Re: QuerySet.count() inaccurate across ForeignKey relationships

2007-10-31 Thread Malcolm Tredinnick


On Wed, 2007-10-31 at 11:09 -0400, George Vilches wrote:
> Stated simply:
> queryset.select_related().count() with no filter criteria generates a 
> wrong query across a ForeignKey relationship.
> 
> The problem: A QuerySet operation that involves a .count() across a 
> ForeignKey relationship does not actually join in the ForeignKey tables 
> to do the select_related().count(), unless you force it to use criteria 
> on the ForeignKey table.  If the ForeignKey match happens to be the 
> primary key in the foreign table as well (not in the example), then the 
> filter can't be on it, because QuerySet seems to optimize out the JOIN 
> (less important but possibly helpful info).

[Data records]
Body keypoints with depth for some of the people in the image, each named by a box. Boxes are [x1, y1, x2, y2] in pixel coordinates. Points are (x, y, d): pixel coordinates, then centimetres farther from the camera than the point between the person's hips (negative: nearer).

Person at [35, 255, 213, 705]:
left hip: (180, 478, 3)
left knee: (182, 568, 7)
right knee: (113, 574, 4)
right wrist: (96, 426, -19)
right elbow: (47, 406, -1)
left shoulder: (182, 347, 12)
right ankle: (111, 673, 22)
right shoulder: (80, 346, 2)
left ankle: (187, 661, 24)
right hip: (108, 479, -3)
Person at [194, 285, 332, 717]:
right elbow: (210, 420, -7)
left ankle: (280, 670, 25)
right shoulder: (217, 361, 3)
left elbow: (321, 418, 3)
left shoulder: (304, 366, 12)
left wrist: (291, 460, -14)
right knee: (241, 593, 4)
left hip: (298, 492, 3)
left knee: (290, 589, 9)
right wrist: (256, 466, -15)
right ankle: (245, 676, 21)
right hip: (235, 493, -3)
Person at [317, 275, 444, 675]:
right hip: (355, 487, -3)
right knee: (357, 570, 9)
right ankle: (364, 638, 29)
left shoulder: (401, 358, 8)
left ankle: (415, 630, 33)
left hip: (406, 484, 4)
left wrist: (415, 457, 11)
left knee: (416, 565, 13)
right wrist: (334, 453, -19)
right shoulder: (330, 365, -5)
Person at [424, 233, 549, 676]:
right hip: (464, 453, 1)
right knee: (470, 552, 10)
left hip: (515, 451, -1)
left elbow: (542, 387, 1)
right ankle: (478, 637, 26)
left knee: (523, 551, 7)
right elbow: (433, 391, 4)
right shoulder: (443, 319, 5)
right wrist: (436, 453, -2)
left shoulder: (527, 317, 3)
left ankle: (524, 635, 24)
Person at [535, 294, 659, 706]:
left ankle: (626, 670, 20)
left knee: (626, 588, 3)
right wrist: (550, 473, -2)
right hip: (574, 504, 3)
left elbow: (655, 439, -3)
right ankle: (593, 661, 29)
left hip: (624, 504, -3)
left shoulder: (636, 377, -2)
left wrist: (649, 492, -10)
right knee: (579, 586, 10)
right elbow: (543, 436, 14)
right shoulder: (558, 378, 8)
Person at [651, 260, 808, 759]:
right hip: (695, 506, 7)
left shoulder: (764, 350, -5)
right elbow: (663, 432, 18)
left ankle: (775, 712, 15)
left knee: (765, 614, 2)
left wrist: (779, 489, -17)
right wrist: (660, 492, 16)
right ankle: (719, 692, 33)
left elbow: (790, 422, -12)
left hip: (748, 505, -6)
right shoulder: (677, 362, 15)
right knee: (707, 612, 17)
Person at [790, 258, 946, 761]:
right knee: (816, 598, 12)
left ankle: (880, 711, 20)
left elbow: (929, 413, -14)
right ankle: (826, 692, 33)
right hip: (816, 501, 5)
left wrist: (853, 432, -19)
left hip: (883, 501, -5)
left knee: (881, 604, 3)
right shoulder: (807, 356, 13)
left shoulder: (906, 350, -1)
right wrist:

▶ Assignment:
Answer these questions about the QuerySet count thread above.
(a) Whose name appears next to the date 2007-10-31?
(b) What call is said to generate a wrong query across a ForeignKey relationship when used with no filter criteria?
(c) What does QuerySet seem to do when the ForeignKey match is also the primary key in the foreign table?

▶ Solution for this task:
(a) Malcolm Tredinnick
(b) queryset.select_related().count()
(c) It seems to optimize out the JOIN.